Brian C. Kalt, Constitutional Cliffhangers: A Legal Guide for Presidents and Their Enemies 212 n.16 (2012)

“Tillman has persuaded me that, standing alone, the text and early history of the Constitution are probably best read to permit a single person simultaneously to serve in Congress and as either President or Vice-President.”

It does not strike me ... that [President Washington] would have lightly interpreted the Foreign Emoluments Clause in the manner Tillman suggests.
[T]he President cannot recess appoint [the Vice President] and the President does not commission [the Vice President].”
Roy E. Brownell II, The Independence of the Vice Presidency, 17 NYU J. Leg. & Pub. Pol’y 297, 308 n.40 (2014) (footnote omitted).

“Tillman’s primary criticism of Teachout is that she reads ‘Person holding any Office of Profit or Trust’ in the Foreign Emoluments Clause to include elected representatives. Tillman does not.... Tillmans carefully argued point ....”
Lawrence Lessig, The 2013 Jorde Lecture, What an Originalist Would Understand ‘Corruption’ to Mean, 102 Calif. L. Rev. 1, 5 n.12 (2014).

“This prohibition [in the Incompatibility Clause] may not extend to the President.”
Derek T. Muller, Scrutinizing Federal Electoral Qualifications, 90 Ind. L.J. 559, 564 n.21 (2015).

“As Seth Tillman has argued at length, the Emoluments Clause does not cover members of Congress, and perhaps not even the President and Vice President.”
        John O. McGinnis, Neutral Principles and Some Campaign Finance Problems, 57 Wm.                & Mary L. Rev. 841, 905 n.336 (2016).
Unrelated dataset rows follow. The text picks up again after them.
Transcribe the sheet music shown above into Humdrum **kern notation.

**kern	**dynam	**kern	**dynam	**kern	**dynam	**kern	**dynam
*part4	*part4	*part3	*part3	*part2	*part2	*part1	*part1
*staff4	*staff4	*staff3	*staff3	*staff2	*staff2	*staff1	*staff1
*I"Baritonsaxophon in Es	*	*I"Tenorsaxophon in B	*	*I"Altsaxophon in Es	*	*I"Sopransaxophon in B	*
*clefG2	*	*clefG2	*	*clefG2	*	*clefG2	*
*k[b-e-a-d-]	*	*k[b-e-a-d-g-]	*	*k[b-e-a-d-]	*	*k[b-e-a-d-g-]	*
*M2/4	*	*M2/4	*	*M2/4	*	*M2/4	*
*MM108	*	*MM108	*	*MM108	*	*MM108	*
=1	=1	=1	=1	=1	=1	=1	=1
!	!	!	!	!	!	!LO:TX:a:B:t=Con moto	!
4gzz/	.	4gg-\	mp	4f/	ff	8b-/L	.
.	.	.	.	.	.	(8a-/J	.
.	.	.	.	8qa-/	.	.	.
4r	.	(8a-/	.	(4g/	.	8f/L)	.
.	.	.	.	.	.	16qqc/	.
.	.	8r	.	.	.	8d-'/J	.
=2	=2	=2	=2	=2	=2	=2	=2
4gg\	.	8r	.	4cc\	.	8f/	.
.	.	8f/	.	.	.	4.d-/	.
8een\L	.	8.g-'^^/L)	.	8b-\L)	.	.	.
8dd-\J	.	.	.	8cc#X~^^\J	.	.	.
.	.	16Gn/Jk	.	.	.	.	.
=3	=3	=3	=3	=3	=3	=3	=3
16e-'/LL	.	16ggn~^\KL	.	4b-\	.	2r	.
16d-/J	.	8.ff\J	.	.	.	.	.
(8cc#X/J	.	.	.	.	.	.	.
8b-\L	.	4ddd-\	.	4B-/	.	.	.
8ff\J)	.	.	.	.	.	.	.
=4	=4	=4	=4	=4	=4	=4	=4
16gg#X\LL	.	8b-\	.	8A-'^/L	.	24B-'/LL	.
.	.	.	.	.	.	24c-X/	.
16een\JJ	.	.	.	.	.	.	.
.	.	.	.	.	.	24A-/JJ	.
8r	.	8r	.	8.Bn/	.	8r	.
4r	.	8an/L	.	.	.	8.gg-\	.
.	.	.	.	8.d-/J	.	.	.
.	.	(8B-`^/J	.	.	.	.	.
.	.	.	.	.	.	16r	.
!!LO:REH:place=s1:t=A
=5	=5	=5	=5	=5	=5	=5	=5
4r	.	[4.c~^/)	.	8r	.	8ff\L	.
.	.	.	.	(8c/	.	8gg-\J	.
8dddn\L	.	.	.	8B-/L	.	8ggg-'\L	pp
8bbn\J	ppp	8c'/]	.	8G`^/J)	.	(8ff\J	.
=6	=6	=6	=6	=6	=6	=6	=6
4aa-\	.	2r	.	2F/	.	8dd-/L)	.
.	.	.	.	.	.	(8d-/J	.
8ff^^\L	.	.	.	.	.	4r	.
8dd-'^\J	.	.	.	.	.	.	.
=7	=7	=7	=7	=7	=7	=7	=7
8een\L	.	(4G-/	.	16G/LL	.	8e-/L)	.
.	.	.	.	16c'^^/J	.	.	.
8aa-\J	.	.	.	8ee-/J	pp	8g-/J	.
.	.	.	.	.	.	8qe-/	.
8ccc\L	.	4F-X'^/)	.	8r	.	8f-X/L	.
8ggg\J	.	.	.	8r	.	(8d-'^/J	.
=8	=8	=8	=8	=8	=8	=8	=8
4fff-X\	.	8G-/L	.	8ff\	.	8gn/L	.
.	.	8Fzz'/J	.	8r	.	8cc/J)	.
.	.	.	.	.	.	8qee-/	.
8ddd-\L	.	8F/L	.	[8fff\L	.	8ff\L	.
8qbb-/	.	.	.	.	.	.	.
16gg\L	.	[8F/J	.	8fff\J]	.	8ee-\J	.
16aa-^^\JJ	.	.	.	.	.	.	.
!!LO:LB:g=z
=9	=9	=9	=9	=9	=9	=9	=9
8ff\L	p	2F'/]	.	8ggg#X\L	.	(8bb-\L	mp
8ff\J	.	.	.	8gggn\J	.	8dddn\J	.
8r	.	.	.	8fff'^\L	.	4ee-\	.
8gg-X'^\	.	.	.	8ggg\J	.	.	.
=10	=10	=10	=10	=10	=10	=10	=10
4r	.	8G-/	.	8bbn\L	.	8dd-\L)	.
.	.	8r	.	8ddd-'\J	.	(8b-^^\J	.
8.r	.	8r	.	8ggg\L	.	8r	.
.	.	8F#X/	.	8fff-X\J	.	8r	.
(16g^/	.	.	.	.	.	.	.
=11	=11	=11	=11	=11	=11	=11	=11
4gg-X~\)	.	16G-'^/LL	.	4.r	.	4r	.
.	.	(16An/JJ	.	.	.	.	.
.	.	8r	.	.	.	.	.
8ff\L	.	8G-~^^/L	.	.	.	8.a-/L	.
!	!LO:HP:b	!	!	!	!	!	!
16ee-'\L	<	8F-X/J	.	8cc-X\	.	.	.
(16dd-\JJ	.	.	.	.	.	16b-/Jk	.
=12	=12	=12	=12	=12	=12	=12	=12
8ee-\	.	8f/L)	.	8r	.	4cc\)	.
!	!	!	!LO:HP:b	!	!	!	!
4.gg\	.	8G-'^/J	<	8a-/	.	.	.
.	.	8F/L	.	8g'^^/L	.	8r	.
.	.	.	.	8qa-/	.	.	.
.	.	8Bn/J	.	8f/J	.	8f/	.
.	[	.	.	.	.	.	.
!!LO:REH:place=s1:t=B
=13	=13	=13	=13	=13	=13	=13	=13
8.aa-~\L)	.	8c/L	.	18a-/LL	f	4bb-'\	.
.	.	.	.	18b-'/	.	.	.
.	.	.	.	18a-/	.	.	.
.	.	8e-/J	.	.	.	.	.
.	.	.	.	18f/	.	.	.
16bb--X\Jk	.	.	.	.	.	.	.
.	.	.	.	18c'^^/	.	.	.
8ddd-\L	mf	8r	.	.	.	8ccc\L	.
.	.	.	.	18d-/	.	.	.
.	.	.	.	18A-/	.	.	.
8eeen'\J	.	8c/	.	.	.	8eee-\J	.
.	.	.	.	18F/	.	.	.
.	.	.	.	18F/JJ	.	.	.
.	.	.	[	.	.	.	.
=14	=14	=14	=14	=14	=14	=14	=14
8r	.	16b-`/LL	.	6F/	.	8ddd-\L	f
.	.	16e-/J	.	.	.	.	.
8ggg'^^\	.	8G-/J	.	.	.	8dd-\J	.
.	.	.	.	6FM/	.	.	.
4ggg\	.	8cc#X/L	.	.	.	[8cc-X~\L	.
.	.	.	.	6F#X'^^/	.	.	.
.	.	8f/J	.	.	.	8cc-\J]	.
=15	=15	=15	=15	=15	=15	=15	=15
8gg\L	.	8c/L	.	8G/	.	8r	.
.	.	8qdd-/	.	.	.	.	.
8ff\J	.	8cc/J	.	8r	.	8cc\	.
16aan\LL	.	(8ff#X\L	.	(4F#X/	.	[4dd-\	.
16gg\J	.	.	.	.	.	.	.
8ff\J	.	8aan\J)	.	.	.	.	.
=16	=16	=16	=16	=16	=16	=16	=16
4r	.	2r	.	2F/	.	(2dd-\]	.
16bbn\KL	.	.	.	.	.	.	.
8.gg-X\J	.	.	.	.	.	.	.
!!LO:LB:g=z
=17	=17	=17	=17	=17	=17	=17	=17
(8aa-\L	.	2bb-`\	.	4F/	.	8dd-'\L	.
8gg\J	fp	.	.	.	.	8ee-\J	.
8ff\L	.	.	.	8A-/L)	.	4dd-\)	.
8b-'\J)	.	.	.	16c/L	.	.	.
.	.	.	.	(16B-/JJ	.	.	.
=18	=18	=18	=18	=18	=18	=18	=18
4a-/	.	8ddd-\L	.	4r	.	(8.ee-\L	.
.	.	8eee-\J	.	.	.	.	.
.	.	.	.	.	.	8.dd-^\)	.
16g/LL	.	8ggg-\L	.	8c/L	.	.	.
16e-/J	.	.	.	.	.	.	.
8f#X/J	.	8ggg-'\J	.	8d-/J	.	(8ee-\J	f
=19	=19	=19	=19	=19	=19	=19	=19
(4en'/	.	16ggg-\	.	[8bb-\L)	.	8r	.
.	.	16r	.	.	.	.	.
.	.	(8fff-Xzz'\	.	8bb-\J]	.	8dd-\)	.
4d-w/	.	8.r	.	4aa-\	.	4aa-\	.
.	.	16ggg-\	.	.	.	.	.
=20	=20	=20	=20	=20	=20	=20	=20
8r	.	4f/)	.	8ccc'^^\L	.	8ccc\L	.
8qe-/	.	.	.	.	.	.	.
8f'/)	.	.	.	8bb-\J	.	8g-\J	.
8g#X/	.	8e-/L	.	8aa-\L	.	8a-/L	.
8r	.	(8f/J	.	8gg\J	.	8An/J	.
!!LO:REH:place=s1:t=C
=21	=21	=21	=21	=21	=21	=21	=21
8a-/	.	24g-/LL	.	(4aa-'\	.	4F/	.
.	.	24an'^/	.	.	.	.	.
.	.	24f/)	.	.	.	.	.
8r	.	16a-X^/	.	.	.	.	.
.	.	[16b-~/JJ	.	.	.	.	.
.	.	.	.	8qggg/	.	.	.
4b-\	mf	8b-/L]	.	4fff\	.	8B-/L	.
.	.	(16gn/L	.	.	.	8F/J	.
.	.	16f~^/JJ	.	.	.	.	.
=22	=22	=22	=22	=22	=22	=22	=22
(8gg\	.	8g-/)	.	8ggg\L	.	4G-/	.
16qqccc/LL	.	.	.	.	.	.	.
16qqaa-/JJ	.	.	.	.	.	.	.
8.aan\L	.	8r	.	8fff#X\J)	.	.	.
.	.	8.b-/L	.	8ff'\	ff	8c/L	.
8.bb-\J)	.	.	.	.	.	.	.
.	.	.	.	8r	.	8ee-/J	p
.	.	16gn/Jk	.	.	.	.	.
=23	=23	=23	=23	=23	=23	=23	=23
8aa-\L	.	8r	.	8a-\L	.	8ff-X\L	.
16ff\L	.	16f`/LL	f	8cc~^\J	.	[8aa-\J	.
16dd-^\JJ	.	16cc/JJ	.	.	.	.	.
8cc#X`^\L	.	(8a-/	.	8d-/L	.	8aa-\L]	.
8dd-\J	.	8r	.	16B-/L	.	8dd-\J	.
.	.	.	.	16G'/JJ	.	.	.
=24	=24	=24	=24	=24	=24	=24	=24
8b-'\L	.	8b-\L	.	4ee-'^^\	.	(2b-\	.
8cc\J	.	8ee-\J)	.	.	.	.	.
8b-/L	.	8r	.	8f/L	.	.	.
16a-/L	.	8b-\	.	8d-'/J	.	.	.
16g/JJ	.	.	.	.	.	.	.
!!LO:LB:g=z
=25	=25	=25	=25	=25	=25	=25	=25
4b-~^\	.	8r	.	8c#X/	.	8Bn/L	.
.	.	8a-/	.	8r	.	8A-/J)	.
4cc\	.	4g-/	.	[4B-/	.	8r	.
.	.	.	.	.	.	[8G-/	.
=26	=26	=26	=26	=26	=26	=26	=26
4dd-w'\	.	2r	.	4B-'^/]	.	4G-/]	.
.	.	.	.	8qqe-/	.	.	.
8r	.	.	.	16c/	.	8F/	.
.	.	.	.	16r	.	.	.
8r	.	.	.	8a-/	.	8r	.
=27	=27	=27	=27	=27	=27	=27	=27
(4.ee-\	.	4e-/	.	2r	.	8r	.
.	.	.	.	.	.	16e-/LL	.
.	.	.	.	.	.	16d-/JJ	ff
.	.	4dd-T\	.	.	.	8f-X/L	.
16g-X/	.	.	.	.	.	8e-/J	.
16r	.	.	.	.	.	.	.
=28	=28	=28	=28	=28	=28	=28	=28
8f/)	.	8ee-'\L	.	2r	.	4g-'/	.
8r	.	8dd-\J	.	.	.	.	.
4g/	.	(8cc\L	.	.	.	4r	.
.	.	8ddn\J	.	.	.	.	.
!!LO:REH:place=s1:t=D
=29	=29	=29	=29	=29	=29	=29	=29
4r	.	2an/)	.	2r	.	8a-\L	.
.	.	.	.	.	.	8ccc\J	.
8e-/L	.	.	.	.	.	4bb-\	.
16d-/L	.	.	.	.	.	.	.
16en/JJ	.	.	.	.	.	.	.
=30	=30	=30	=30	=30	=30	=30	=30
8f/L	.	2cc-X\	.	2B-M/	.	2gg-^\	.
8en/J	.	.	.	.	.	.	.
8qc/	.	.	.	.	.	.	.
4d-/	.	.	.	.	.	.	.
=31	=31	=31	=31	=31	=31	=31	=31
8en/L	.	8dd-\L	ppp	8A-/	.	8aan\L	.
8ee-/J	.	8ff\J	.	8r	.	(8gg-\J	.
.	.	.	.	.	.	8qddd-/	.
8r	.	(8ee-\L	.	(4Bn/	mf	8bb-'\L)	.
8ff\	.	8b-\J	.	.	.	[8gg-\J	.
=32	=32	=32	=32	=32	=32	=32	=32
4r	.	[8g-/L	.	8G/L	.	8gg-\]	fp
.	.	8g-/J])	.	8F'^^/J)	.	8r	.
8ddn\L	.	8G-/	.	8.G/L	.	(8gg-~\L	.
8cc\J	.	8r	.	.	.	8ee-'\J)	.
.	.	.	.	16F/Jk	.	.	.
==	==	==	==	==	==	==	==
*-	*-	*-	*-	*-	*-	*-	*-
“Interestingly, vice presidents may not be constitutionally required to take an oath, since their office isn’t mentioned in either the Article II Presidential Oath Clause or the Article VI Oath Clause.”
Richard Re, Promising the Constitution, 110 Nw. U. L. Rev. 299, 338 n.155 (2016).

Professor Tillman’s theory makes sense of patterns that most of us never saw. It brings order out of chaos. That is not to say that his position has been conclusively proven. But at this point, I think he has singlehandedly shifted the burden of proof.